Date of Award

2023

Degree Type

Dissertation

Degree Name

Doctor of Philosophy in English

Department

English

First Advisor

David Faflik

Abstract

Computational Close Reading intervenes in digital humanities and American literary scholarship to negotiate a significant institutional and disciplinary problem: the devaluation of close reading and interpretation in digital humanities applications to literary studies in favor of more distant modes of reading. To remedy this issue, I pursue a core question meant to bring the literary and the digital into a more perfect confluence, as a demonstration of possibilities meant to run counter to these preconceptions about computational reading: how “close,” if close at all, can digital technologies bring us to the interpretive elements of literary texts?
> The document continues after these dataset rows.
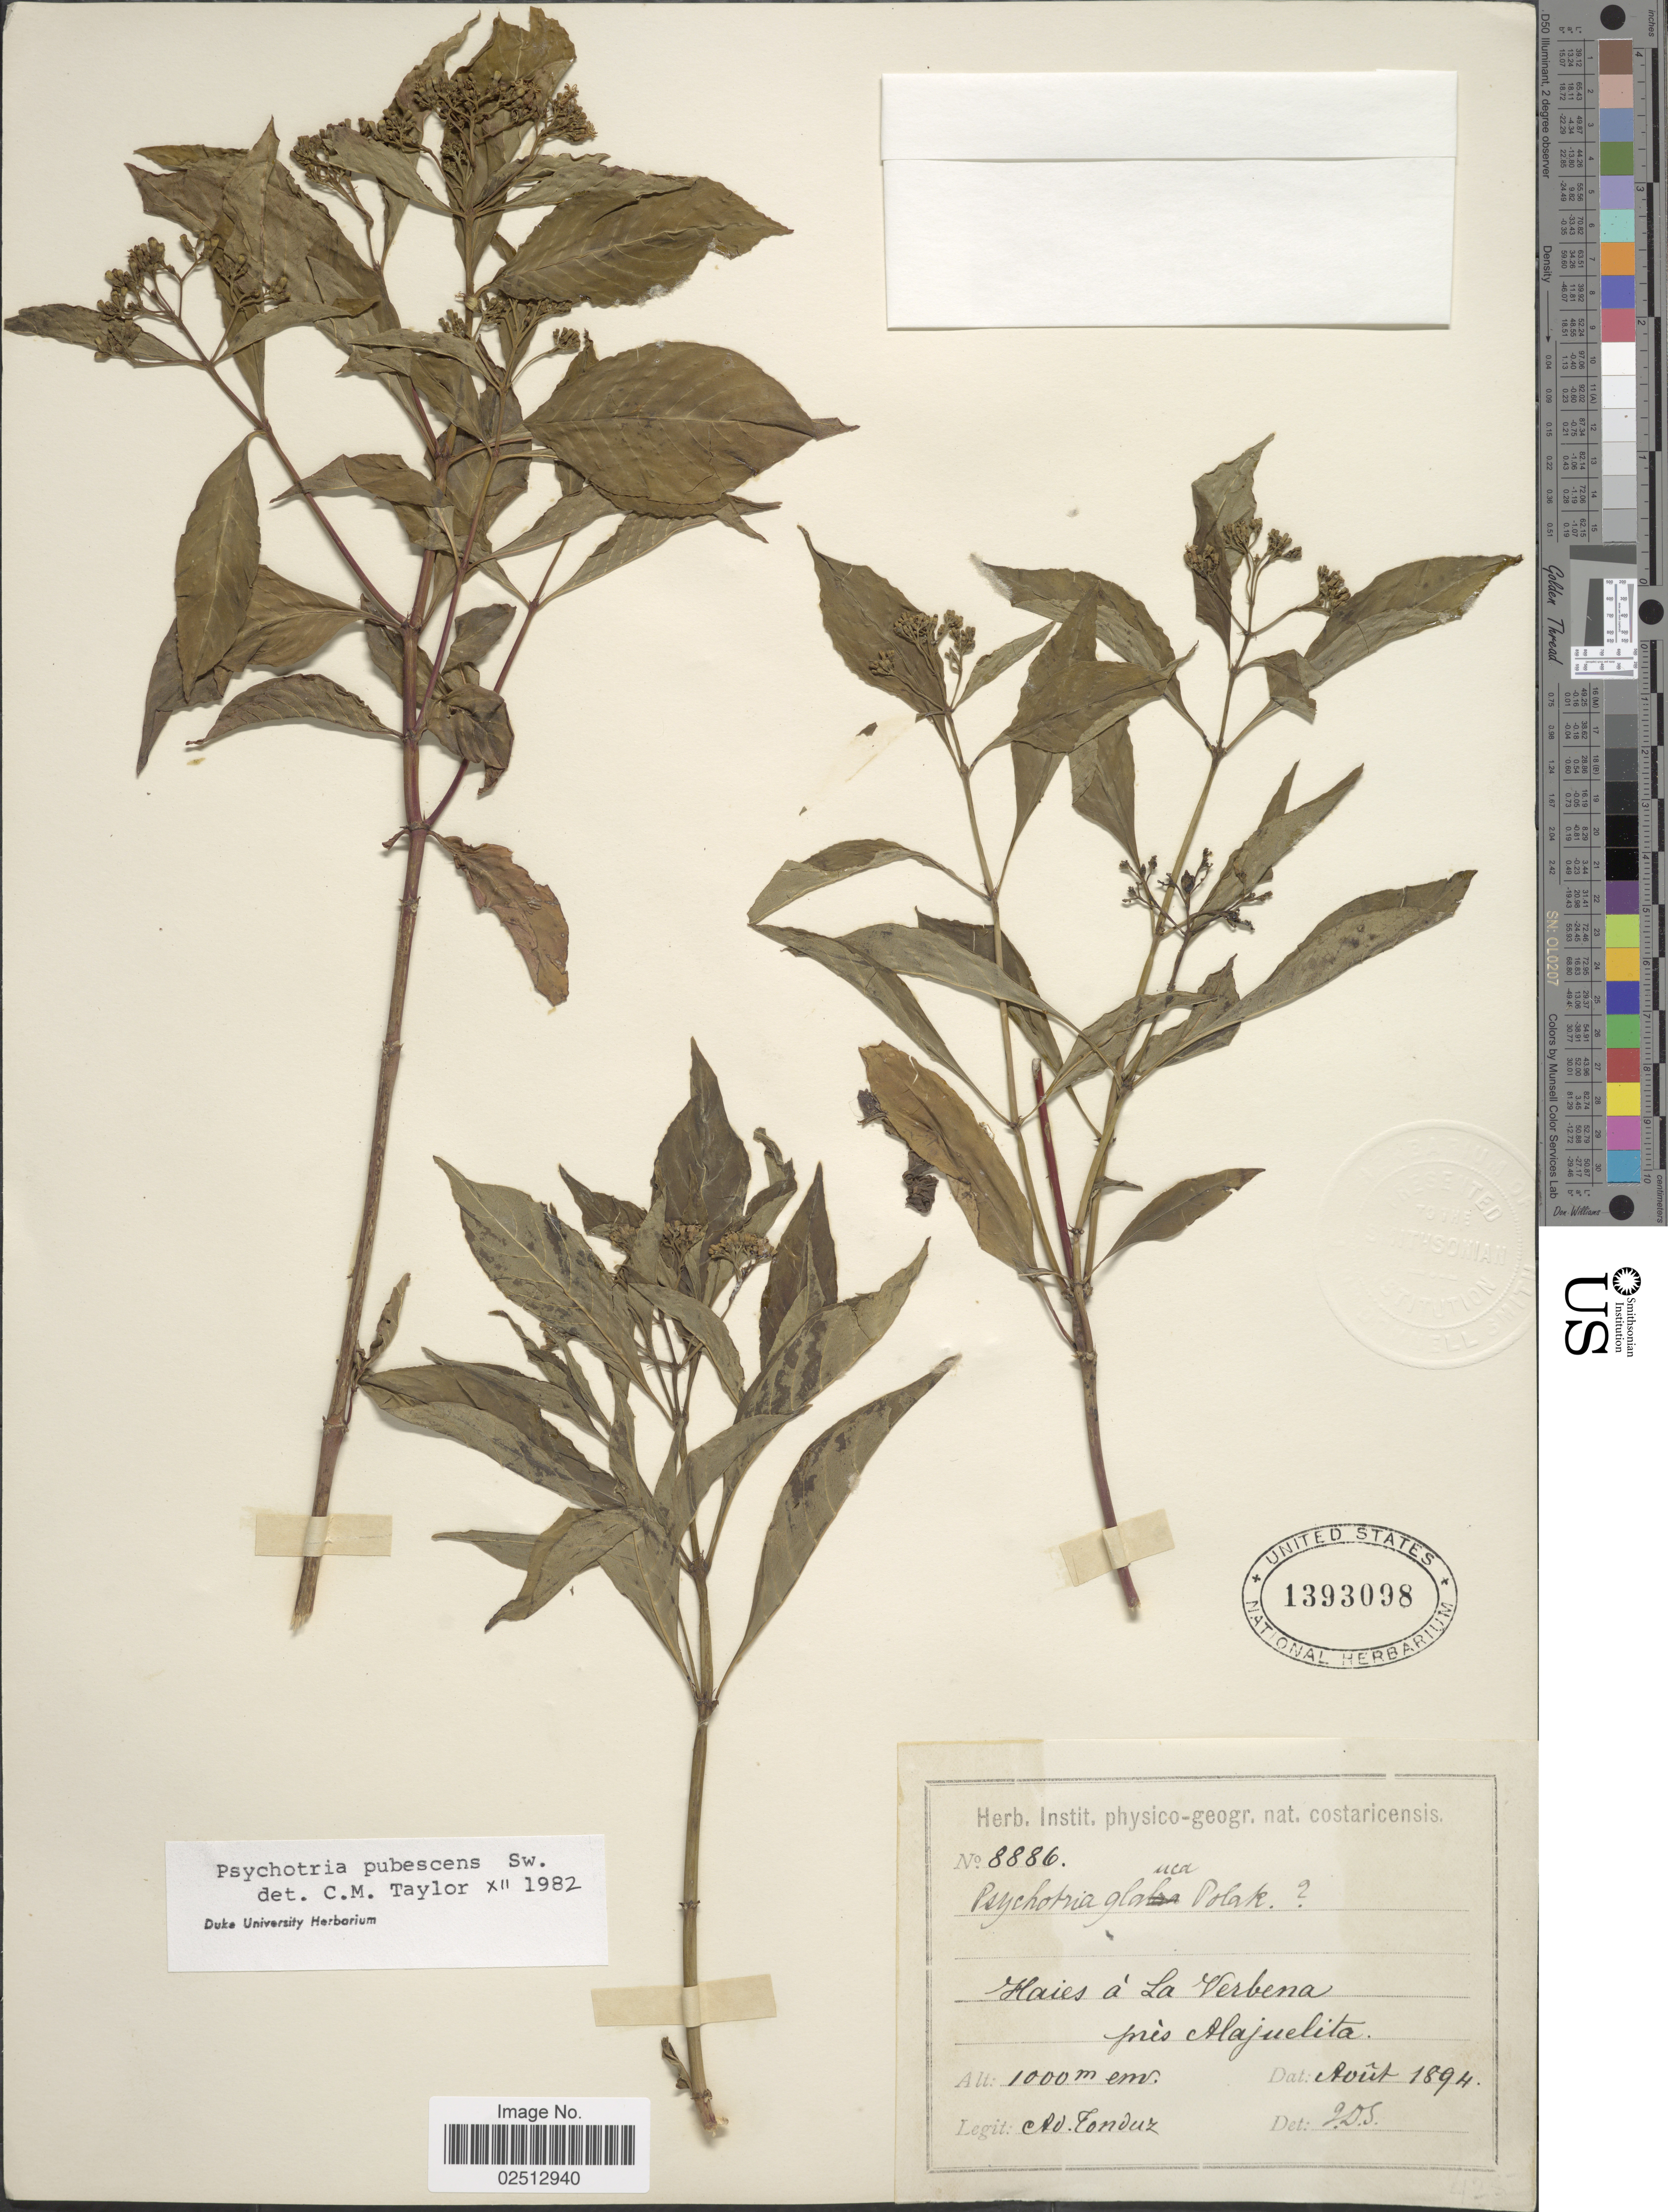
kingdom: Plantae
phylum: Tracheophyta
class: Magnoliopsida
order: Gentianales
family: Rubiaceae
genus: Psychotria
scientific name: Psychotria pubescens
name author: Sw.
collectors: A. Tonduz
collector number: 8886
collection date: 1894-08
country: Costa Rica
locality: Haies a La Verbena pres Alajuelita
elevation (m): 1000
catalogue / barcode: US 1393098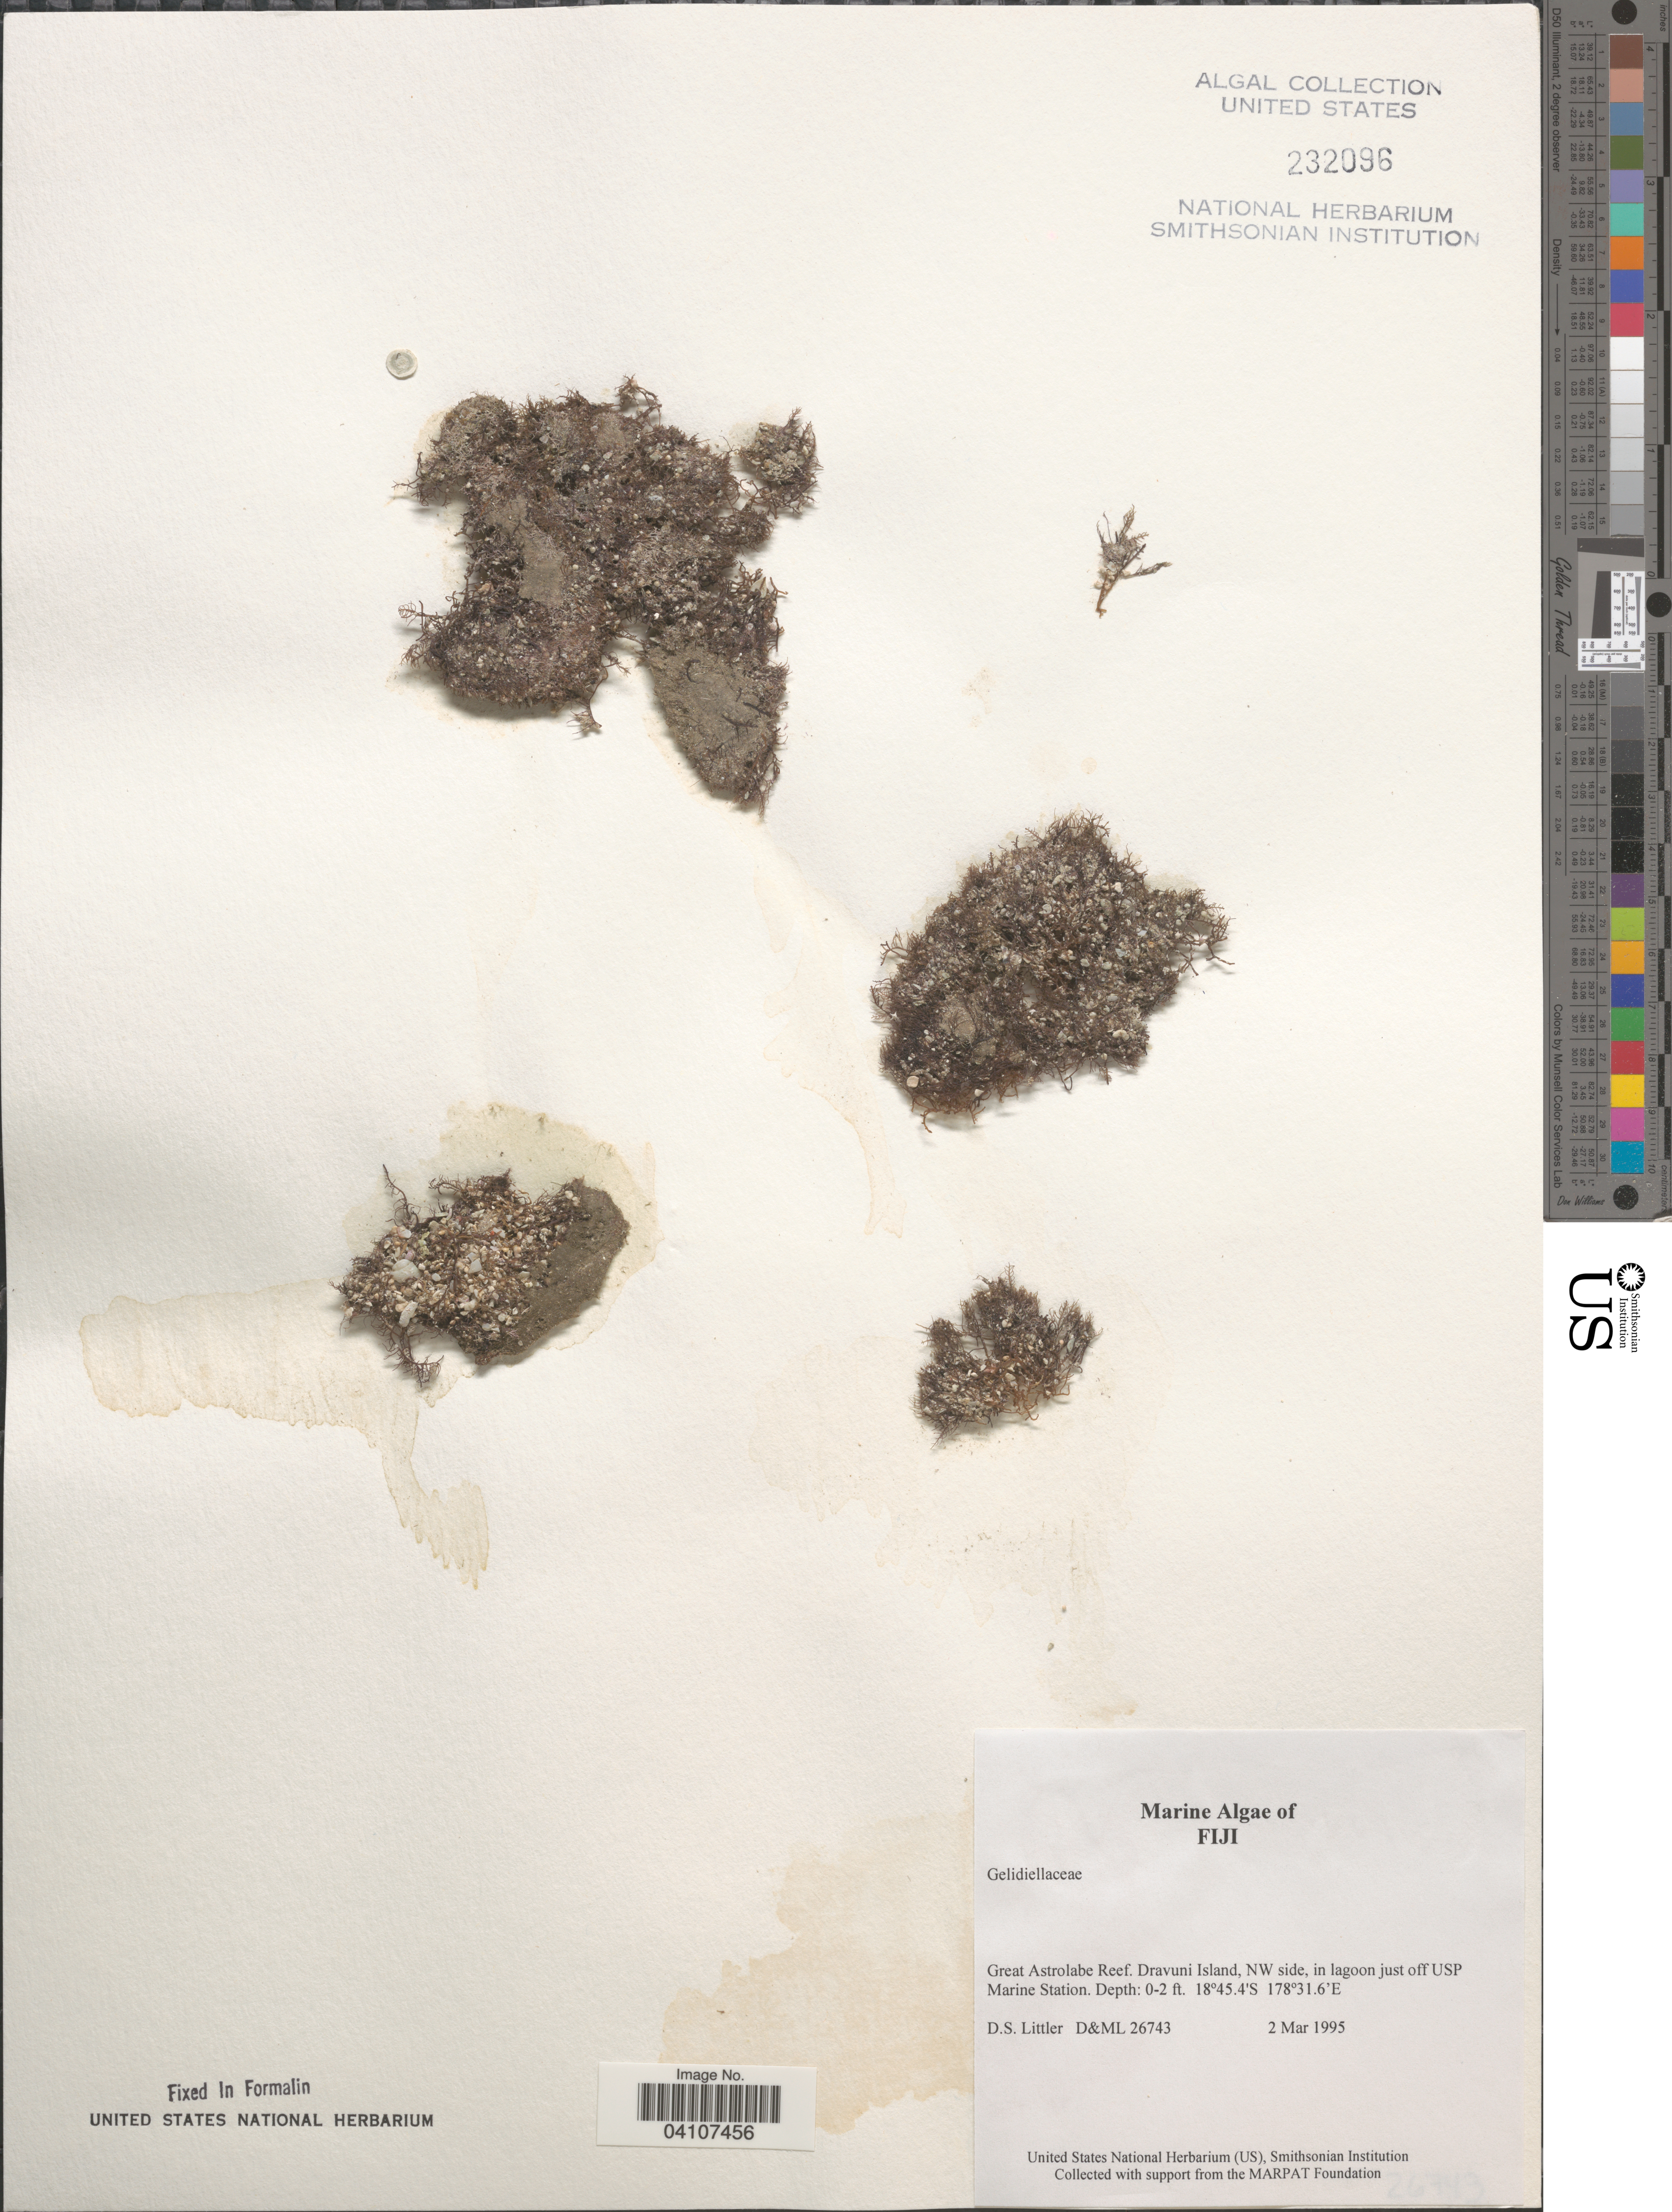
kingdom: Plantae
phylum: Rhodophyta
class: Florideophyceae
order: Gelidiales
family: Gelidiellaceae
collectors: D. S. Littler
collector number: D&ML 26743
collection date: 1995-03-02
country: Fiji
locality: Great Astrolabe Reef. Dravuni Island, NW side, in lagoon just off USP Marine Station.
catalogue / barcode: US 232096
I argue that they can bring us quite close, opening a perceived gap in knowledge about the ‘hows’ that are possible in computational reading. As a matter of necessity, I also speak to the questions that underlie this core issue in the humanities, such as why the computerization of literary studies has allegedly moved away from interpretation and close reading in favor of digital curation and digital tool-building; what other modes of reading computerization has given way to, and how these differ from traditional approaches (close, distant, hyper, machine, etc.); what is so different about traditional literary studies and the resulting digital turn, and why this disparity came to be; and, perhaps most importantly, how the analytical affordances of the digital humanities can be leveraged to advance and preserve the original goals of literary studies as a discipline, instead of enabling their supersession. Put plainly, Computational Close Reading challenges the notion that digital humanities necessitates new approaches to literature—rather, I am interested in how digital technologies can enhance our original approaches to literature and reaffirm their universal relevance and importance. This volume intends to argue, at its core, that the age of computerization does not make obsolete or short-sighted the traditional methods of literary analysis in the face of new approaches to reading, but rather encourages us to pursue those same original disciplinary goals with renewed perspective and capability.